Stored data entries
--- START ---

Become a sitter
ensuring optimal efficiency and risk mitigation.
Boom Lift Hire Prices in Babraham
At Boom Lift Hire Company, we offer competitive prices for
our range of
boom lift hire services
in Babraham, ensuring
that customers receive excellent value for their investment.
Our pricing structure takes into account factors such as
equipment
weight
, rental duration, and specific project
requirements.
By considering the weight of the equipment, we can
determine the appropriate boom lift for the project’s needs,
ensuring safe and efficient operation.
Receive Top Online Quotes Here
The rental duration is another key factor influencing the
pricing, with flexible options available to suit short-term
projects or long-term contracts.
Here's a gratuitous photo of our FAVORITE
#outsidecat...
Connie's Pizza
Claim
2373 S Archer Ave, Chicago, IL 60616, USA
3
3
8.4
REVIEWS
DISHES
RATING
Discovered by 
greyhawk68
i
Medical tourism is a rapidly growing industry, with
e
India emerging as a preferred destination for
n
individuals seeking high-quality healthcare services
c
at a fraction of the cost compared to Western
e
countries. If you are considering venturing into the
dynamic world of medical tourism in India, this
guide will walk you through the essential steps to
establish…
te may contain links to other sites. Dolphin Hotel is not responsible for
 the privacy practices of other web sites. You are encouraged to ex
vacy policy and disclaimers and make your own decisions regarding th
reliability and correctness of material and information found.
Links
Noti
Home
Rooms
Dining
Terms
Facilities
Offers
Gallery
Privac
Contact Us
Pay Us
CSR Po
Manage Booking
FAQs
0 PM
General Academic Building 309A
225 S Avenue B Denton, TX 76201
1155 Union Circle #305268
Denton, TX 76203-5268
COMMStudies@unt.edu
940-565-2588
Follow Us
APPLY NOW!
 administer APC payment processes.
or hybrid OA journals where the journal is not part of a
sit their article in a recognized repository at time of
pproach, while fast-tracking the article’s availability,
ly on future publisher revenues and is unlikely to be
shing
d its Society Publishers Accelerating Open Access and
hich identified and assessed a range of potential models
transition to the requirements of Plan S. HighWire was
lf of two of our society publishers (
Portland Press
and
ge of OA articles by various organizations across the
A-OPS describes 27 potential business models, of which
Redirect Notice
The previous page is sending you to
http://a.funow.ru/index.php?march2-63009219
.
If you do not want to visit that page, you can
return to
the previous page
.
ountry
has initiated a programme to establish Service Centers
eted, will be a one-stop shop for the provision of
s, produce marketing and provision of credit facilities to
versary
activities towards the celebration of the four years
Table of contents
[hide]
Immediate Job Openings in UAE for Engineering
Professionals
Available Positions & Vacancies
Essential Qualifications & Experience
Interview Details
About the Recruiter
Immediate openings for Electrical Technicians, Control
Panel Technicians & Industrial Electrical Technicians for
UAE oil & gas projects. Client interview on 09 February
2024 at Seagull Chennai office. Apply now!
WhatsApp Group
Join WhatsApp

--- END ---

What you are asked to do: Please write out these lines again, swapping each "Denton" for "Austin" and leaving everything else unchanged.

The completed task:
Become a sitter
ensuring optimal efficiency and risk mitigation.
Boom Lift Hire Prices in Babraham
At Boom Lift Hire Company, we offer competitive prices for
our range of
boom lift hire services
in Babraham, ensuring
that customers receive excellent value for their investment.
Our pricing structure takes into account factors such as
equipment
weight
, rental duration, and specific project
requirements.
By considering the weight of the equipment, we can
determine the appropriate boom lift for the project’s needs,
ensuring safe and efficient operation.
Receive Top Online Quotes Here
The rental duration is another key factor influencing the
pricing, with flexible options available to suit short-term
projects or long-term contracts.
Here's a gratuitous photo of our FAVORITE
#outsidecat...
Connie's Pizza
Claim
2373 S Archer Ave, Chicago, IL 60616, USA
3
3
8.4
REVIEWS
DISHES
RATING
Discovered by 
greyhawk68
i
Medical tourism is a rapidly growing industry, with
e
India emerging as a preferred destination for
n
individuals seeking high-quality healthcare services
c
at a fraction of the cost compared to Western
e
countries. If you are considering venturing into the
dynamic world of medical tourism in India, this
guide will walk you through the essential steps to
establish…
te may contain links to other sites. Dolphin Hotel is not responsible for
 the privacy practices of other web sites. You are encouraged to ex
vacy policy and disclaimers and make your own decisions regarding th
reliability and correctness of material and information found.
Links
Noti
Home
Rooms
Dining
Terms
Facilities
Offers
Gallery
Privac
Contact Us
Pay Us
CSR Po
Manage Booking
FAQs
0 PM
General Academic Building 309A
225 S Avenue B Austin, TX 76201
1155 Union Circle #305268
Austin, TX 76203-5268
COMMStudies@unt.edu
940-565-2588
Follow Us
APPLY NOW!
 administer APC payment processes.
or hybrid OA journals where the journal is not part of a
sit their article in a recognized repository at time of
pproach, while fast-tracking the article’s availability,
ly on future publisher revenues and is unlikely to be
shing
d its Society Publishers Accelerating Open Access and
hich identified and assessed a range of potential models
transition to the requirements of Plan S. HighWire was
lf of two of our society publishers (
Portland Press
and
ge of OA articles by various organizations across the
A-OPS describes 27 potential business models, of which
Redirect Notice
The previous page is sending you to
http://a.funow.ru/index.php?march2-63009219
.
If you do not want to visit that page, you can
return to
the previous page
.
ountry
has initiated a programme to establish Service Centers
eted, will be a one-stop shop for the provision of
s, produce marketing and provision of credit facilities to
versary
activities towards the celebration of the four years
Table of contents
[hide]
Immediate Job Openings in UAE for Engineering
Professionals
Available Positions & Vacancies
Essential Qualifications & Experience
Interview Details
About the Recruiter
Immediate openings for Electrical Technicians, Control
Panel Technicians & Industrial Electrical Technicians for
UAE oil & gas projects. Client interview on 09 February
2024 at Seagull Chennai office. Apply now!
WhatsApp Group
Join WhatsApp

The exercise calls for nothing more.